--- START ---

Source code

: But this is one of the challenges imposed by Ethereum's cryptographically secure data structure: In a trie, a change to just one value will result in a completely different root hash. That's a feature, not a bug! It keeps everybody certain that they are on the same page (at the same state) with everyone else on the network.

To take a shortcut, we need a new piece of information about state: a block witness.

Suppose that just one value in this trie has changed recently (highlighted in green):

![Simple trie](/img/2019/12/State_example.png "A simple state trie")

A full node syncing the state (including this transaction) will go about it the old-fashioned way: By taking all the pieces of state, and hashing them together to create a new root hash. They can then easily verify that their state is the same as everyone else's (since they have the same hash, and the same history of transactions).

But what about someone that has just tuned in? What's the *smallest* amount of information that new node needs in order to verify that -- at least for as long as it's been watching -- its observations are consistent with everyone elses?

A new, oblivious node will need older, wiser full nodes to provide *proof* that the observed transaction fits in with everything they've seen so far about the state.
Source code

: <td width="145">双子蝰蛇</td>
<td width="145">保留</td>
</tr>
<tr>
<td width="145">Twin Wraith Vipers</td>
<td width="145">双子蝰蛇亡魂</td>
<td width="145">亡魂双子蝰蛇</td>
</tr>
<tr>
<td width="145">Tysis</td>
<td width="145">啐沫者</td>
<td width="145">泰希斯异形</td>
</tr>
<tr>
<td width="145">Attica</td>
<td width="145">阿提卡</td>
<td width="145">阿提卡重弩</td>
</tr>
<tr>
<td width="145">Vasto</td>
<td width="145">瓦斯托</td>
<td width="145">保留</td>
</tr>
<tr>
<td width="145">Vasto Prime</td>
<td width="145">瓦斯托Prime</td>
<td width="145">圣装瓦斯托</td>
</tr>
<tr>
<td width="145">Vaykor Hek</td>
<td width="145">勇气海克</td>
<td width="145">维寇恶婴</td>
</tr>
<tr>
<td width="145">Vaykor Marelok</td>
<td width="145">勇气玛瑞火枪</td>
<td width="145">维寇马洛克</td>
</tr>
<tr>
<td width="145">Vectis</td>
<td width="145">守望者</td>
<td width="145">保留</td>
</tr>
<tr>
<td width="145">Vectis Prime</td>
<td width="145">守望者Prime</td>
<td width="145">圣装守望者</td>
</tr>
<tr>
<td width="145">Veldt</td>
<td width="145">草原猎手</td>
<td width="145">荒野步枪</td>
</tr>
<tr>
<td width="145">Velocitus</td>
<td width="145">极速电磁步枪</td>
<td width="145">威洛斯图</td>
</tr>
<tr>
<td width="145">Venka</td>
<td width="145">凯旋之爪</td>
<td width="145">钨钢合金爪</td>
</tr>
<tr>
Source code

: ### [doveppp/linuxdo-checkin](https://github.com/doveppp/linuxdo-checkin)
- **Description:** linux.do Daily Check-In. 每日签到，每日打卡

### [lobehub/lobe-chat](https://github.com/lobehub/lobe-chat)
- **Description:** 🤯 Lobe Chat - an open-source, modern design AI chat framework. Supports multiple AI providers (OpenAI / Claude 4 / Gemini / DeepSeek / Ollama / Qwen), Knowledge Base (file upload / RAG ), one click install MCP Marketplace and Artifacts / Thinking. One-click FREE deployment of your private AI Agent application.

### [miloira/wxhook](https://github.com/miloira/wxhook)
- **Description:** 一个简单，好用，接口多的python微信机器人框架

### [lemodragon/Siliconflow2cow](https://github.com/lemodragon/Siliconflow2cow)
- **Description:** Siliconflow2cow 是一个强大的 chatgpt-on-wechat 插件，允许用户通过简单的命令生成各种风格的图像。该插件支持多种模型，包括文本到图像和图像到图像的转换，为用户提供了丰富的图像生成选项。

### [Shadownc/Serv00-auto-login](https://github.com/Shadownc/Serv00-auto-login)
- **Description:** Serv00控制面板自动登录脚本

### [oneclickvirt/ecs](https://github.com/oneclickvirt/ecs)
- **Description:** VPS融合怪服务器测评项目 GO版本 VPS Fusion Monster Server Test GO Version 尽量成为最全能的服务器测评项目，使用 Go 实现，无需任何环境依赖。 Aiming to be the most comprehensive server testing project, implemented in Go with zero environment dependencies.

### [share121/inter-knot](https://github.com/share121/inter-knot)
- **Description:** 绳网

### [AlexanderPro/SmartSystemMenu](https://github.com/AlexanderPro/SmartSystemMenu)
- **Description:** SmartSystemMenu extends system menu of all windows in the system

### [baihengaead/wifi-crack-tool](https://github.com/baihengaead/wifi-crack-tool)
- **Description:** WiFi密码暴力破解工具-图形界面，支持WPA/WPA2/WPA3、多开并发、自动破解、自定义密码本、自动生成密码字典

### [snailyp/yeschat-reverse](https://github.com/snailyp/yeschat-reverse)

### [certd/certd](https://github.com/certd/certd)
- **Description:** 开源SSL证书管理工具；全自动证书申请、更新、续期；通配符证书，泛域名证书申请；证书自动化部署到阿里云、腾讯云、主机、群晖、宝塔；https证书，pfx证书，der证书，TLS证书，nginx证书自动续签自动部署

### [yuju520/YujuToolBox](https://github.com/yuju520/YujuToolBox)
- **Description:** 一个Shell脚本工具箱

--- END ---

» **What you are asked to do**
Write down all the entries again without a single difference.

» **Expected answer**
Source code

: But this is one of the challenges imposed by Ethereum's cryptographically secure data structure: In a trie, a change to just one value will result in a completely different root hash. That's a feature, not a bug! It keeps everybody certain that they are on the same page (at the same state) with everyone else on the network.

To take a shortcut, we need a new piece of information about state: a block witness.

Suppose that just one value in this trie has changed recently (highlighted in green):

![Simple trie](/img/2019/12/State_example.png "A simple state trie")

A full node syncing the state (including this transaction) will go about it the old-fashioned way: By taking all the pieces of state, and hashing them together to create a new root hash. They can then easily verify that their state is the same as everyone else's (since they have the same hash, and the same history of transactions).

But what about someone that has just tuned in? What's the *smallest* amount of information that new node needs in order to verify that -- at least for as long as it's been watching -- its observations are consistent with everyone elses?

A new, oblivious node will need older, wiser full nodes to provide *proof* that the observed transaction fits in with everything they've seen so far about the state.
Source code

: <td width="145">双子蝰蛇</td>
<td width="145">保留</td>
</tr>
<tr>
<td width="145">Twin Wraith Vipers</td>
<td width="145">双子蝰蛇亡魂</td>
<td width="145">亡魂双子蝰蛇</td>
</tr>
<tr>
<td width="145">Tysis</td>
<td width="145">啐沫者</td>
<td width="145">泰希斯异形</td>
</tr>
<tr>
<td width="145">Attica</td>
<td width="145">阿提卡</td>
<td width="145">阿提卡重弩</td>
</tr>
<tr>
<td width="145">Vasto</td>
<td width="145">瓦斯托</td>
<td width="145">保留</td>
</tr>
<tr>
<td width="145">Vasto Prime</td>
<td width="145">瓦斯托Prime</td>
<td width="145">圣装瓦斯托</td>
</tr>
<tr>
<td width="145">Vaykor Hek</td>
<td width="145">勇气海克</td>
<td width="145">维寇恶婴</td>
</tr>
<tr>
<td width="145">Vaykor Marelok</td>
<td width="145">勇气玛瑞火枪</td>
<td width="145">维寇马洛克</td>
</tr>
<tr>
<td width="145">Vectis</td>
<td width="145">守望者</td>
<td width="145">保留</td>
</tr>
<tr>
<td width="145">Vectis Prime</td>
<td width="145">守望者Prime</td>
<td width="145">圣装守望者</td>
</tr>
<tr>
<td width="145">Veldt</td>
<td width="145">草原猎手</td>
<td width="145">荒野步枪</td>
</tr>
<tr>
<td width="145">Velocitus</td>
<td width="145">极速电磁步枪</td>
<td width="145">威洛斯图</td>
</tr>
<tr>
<td width="145">Venka</td>
<td width="145">凯旋之爪</td>
<td width="145">钨钢合金爪</td>
</tr>
<tr>
Source code

: ### [doveppp/linuxdo-checkin](https://github.com/doveppp/linuxdo-checkin)
- **Description:** linux.do Daily Check-In. 每日签到，每日打卡

### [lobehub/lobe-chat](https://github.com/lobehub/lobe-chat)
- **Description:** 🤯 Lobe Chat - an open-source, modern design AI chat framework. Supports multiple AI providers (OpenAI / Claude 4 / Gemini / DeepSeek / Ollama / Qwen), Knowledge Base (file upload / RAG ), one click install MCP Marketplace and Artifacts / Thinking. One-click FREE deployment of your private AI Agent application.

### [miloira/wxhook](https://github.com/miloira/wxhook)
- **Description:** 一个简单，好用，接口多的python微信机器人框架

### [lemodragon/Siliconflow2cow](https://github.com/lemodragon/Siliconflow2cow)
- **Description:** Siliconflow2cow 是一个强大的 chatgpt-on-wechat 插件，允许用户通过简单的命令生成各种风格的图像。该插件支持多种模型，包括文本到图像和图像到图像的转换，为用户提供了丰富的图像生成选项。

### [Shadownc/Serv00-auto-login](https://github.com/Shadownc/Serv00-auto-login)
- **Description:** Serv00控制面板自动登录脚本

### [oneclickvirt/ecs](https://github.com/oneclickvirt/ecs)
- **Description:** VPS融合怪服务器测评项目 GO版本 VPS Fusion Monster Server Test GO Version 尽量成为最全能的服务器测评项目，使用 Go 实现，无需任何环境依赖。 Aiming to be the most comprehensive server testing project, implemented in Go with zero environment dependencies.

### [share121/inter-knot](https://github.com/share121/inter-knot)
- **Description:** 绳网

### [AlexanderPro/SmartSystemMenu](https://github.com/AlexanderPro/SmartSystemMenu)
- **Description:** SmartSystemMenu extends system menu of all windows in the system

### [baihengaead/wifi-crack-tool](https://github.com/baihengaead/wifi-crack-tool)
- **Description:** WiFi密码暴力破解工具-图形界面，支持WPA/WPA2/WPA3、多开并发、自动破解、自定义密码本、自动生成密码字典

### [snailyp/yeschat-reverse](https://github.com/snailyp/yeschat-reverse)

### [certd/certd](https://github.com/certd/certd)
- **Description:** 开源SSL证书管理工具；全自动证书申请、更新、续期；通配符证书，泛域名证书申请；证书自动化部署到阿里云、腾讯云、主机、群晖、宝塔；https证书，pfx证书，der证书，TLS证书，nginx证书自动续签自动部署

### [yuju520/YujuToolBox](https://github.com/yuju520/YujuToolBox)
- **Description:** 一个Shell脚本工具箱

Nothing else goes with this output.